BRANFORD --  While driving by the Big Y Plaza on Route 1 in Branford, a woman's eyes were fixed on a dog. Branford's Animal Control Officer, Laura Burban, said that she saw the dog fall down. The woman scooped up the frail female dog and brought her to the Dan Cosgrove Animal Shelter in Branford.

"We haven't seen a dog quite this emaciated before," said Burban.

On a body condition scale, Burban said this dog is a one on a scale of zero to nine.

"This dog is about half the body weight of what it should be," said Burban, who noted she came in weighing about 30 pounds.

The dog was rushed to an undisclosed area animal hospital for round-the-clock treatment. According to veterinarians, she was within 24 to 48 hours of dying.

"Unfortunately, the dog has bedsores on it and bedsores are typical of being confined to a smaller area such as a crate or a smaller room," noted Burban.

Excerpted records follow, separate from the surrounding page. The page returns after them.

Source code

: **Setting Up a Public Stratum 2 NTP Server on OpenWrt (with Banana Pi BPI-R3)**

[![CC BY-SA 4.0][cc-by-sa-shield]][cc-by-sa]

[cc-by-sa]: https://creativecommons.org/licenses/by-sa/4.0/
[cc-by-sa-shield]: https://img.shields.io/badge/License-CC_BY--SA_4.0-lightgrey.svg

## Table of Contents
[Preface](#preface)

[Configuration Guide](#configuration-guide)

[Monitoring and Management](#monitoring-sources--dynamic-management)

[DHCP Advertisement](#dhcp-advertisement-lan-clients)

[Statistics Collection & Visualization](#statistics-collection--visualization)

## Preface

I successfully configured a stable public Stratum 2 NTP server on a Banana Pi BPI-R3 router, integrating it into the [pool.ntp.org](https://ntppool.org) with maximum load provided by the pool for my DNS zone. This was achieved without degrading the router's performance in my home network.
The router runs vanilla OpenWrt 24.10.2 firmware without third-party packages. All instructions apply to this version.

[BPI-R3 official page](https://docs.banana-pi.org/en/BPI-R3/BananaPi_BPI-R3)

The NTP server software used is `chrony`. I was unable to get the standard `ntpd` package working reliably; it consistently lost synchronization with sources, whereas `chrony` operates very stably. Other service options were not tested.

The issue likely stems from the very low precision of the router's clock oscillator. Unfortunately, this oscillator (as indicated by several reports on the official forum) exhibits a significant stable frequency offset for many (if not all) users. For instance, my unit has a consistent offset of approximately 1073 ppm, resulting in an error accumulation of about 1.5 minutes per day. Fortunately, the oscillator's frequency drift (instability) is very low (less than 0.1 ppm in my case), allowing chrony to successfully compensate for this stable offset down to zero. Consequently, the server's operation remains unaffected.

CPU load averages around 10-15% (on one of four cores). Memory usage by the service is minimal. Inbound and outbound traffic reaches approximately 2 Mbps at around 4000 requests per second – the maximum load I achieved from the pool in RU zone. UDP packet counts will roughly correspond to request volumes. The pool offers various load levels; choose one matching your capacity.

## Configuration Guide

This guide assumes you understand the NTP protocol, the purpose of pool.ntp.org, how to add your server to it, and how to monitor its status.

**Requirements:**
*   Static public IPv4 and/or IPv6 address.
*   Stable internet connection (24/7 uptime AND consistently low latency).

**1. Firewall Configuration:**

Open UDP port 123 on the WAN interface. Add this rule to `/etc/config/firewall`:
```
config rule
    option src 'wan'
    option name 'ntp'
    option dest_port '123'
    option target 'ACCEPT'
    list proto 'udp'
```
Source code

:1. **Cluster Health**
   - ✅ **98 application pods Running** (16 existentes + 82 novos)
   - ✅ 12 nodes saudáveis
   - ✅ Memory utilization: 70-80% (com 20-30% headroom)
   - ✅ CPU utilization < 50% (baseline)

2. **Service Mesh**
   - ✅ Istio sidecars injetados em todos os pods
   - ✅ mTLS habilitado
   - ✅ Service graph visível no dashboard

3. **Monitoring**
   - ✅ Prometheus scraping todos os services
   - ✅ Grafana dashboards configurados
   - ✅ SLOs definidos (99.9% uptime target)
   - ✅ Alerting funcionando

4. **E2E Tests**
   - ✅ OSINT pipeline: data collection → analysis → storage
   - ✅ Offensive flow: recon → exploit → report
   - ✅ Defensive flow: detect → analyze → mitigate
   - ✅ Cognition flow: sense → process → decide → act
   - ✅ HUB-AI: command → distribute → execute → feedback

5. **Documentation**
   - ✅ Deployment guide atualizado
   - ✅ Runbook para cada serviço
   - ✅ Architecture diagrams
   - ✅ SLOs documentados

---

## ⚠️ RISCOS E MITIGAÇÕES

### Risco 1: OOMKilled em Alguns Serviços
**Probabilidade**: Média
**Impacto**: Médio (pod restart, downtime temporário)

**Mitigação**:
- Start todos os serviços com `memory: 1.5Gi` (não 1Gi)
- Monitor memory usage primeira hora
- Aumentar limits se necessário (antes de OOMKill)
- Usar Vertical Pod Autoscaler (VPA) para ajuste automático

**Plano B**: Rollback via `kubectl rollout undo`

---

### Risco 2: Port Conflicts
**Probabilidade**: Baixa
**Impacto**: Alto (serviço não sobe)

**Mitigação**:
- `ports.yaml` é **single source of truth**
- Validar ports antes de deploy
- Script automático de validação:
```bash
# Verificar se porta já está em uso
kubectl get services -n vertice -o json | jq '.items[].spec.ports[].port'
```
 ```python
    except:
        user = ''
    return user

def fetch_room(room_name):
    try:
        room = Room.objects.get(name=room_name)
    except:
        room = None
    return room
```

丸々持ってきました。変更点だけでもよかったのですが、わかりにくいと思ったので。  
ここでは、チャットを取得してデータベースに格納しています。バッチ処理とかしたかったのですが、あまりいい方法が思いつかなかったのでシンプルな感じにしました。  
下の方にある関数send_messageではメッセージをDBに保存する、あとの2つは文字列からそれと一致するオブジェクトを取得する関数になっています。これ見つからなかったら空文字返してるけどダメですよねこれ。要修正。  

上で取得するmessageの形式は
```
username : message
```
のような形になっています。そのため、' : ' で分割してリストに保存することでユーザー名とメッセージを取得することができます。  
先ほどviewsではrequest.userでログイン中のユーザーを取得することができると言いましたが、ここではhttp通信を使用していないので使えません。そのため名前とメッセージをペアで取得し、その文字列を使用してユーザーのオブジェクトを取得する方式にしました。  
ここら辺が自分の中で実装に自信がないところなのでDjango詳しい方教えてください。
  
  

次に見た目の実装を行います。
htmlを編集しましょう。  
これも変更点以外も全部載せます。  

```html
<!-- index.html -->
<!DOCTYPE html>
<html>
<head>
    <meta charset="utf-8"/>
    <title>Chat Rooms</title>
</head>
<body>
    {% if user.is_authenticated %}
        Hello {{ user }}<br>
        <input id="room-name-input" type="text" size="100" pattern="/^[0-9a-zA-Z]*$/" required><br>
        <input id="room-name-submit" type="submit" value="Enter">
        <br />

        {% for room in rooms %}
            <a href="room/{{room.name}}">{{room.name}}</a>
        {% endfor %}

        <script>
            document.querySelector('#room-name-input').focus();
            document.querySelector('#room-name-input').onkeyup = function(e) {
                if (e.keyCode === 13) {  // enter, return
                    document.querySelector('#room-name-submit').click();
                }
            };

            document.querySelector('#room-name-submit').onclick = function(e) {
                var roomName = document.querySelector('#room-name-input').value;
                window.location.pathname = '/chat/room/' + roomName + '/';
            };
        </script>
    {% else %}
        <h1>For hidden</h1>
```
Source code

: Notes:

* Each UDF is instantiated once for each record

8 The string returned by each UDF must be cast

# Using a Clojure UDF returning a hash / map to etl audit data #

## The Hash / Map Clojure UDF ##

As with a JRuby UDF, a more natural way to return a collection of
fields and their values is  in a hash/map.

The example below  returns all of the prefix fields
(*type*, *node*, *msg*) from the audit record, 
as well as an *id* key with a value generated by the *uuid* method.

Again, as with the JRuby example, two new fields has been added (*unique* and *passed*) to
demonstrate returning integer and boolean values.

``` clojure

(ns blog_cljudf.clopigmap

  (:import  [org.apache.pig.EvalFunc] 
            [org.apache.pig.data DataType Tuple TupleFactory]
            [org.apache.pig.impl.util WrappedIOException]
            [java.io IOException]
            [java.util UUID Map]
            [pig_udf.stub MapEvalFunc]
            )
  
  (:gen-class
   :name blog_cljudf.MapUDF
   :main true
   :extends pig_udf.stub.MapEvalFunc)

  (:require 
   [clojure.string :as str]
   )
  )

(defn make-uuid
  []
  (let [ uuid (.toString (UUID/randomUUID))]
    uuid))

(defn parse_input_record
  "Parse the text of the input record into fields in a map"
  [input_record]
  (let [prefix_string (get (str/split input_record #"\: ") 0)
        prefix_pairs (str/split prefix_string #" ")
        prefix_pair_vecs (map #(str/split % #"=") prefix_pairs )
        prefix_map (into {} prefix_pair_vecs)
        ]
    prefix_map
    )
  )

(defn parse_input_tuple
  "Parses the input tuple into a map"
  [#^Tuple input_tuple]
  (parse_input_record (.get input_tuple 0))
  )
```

Branford's animal shelter received roughly 150 calls by mid morning Tuesday, with folks anxious for an update on the dog's condition. Some even dropped off checks.

"It just tore at me because it reminded me of a dog we had owned and we had found her on the street and took her in," said Becky Ortega of Guilford.

Aside from obvious abuse, there are other indicators of neglect one can look for, including an animals' mental state.

"Is it bright, alert, responsive," said Dr. Julia Shakeri of Central Hospital for Veterinary Medicine. "When you go to pet that pet, are you feeling its bones or are you feeling some nice muscling."

Burban explained that the shelter named this precious pooch Hope because "we're putting a lot of hope and belief into the fact that we're going to do everything humanly possible to save her."

A new law, which took effect in October, means abused animals in Connecticut finally have a voice. Desmond's Law, named after a dog that was beaten, starved, strangled and killed by its owner, who was given accelerated rehabilitation, allows volunteer advocates to access facts, records and other information regarding the animal, readily share information with each party, and make recommendations to the court.

Animal advocates are hoping the law means more strict enforcement.

"Most of the animal cruelty cases, about 80 percent, do not get prosecuted," said Attorney Jamie Alosi, a criminal defense lawyer in New Haven.